Numa de suas mais esdrúxulas propostas, Marçal defendeu em sabatina no Jornal da Band a criação de um aplicativo nos moldes do Uber. Segundo o candidato, caberia à prefeitura entrar no mercado de aplicativos de carona com o objetivo de acabar com a exploração dos motoristas terceirizados. Depois de consertar o mercado, a prefeitura venderia a empresa pública para o setor privado.
Resumiu Marçal: "A gente fica mandando dinheiro para fora sendo que a gente pode criar o nosso próprio aplicativo e cobrar mais barato das pessoas que são da nossa cidade. [Depois] A gente vende [o aplicativo] por alguns bilhões e faz o quê com esse dinheiro? Coloca ele dentro do caixa da prefeitura". A ideia de arrumar o mercado através da intervenção mágica de uma empresa do governo é o sonho de muito desenvolvimentista de direita e de esquerda por aí.
Marçal é o primeiro concorrente a de fato desestabilizar Bolsonaro de seu lugar de líder supremo das direitas radicalizadas.
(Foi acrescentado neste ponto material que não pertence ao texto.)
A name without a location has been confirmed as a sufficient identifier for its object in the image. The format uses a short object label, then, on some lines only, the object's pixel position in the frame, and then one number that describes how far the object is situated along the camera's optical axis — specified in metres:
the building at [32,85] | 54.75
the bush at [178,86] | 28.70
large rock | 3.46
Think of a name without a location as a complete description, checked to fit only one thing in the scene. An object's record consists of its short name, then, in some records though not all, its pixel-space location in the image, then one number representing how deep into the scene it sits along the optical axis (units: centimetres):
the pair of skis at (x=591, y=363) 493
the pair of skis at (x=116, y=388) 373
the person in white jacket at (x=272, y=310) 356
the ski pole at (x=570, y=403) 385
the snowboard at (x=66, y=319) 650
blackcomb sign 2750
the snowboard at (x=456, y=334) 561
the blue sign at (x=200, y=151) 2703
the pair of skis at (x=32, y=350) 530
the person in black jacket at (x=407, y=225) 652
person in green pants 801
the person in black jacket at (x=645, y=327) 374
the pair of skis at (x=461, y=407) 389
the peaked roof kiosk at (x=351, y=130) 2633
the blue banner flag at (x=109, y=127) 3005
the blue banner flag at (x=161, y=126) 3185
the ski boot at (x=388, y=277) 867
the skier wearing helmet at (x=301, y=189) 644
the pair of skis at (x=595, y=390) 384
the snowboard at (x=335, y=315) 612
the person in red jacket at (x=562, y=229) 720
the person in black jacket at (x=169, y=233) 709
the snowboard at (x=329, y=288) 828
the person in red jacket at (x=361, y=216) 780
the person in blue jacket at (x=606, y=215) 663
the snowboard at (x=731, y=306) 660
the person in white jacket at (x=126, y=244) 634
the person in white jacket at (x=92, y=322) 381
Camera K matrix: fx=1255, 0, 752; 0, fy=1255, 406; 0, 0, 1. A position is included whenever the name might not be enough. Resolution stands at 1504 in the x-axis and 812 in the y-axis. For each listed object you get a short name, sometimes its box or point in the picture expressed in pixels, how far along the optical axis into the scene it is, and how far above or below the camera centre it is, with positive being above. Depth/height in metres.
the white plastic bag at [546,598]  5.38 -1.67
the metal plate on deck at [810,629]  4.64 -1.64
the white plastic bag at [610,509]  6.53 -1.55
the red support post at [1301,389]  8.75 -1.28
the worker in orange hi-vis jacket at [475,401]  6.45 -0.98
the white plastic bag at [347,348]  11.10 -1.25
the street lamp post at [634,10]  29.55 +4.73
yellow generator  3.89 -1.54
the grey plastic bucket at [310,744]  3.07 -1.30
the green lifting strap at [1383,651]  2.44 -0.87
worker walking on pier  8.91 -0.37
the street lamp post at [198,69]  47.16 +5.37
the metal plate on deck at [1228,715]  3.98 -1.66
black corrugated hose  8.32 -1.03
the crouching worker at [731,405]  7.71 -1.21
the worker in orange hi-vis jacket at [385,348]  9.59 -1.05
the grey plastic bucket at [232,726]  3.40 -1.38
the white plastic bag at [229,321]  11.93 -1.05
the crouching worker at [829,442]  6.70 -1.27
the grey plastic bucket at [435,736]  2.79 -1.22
Muitos foram os derrotados por Bolsonaro quando questionaram seu mando: Gustavo Bebiano, Joice Hasselmann, Sergio Moro, Alexandre Frota, entre outros. Marçal sobrevive vestindo a roupa intervencionista que Bolsonaro renegou.
O Brasil não cansa de nos surpreender. Enquanto Bolsonaro segue dentro do armário liberal, o coach goiano louva o grande capital através de uma concepção de mercado ciceroneada pelo Estado. Marçal não está tão distante assim dos intervencionistas e estatizantes que tanto diz odiar.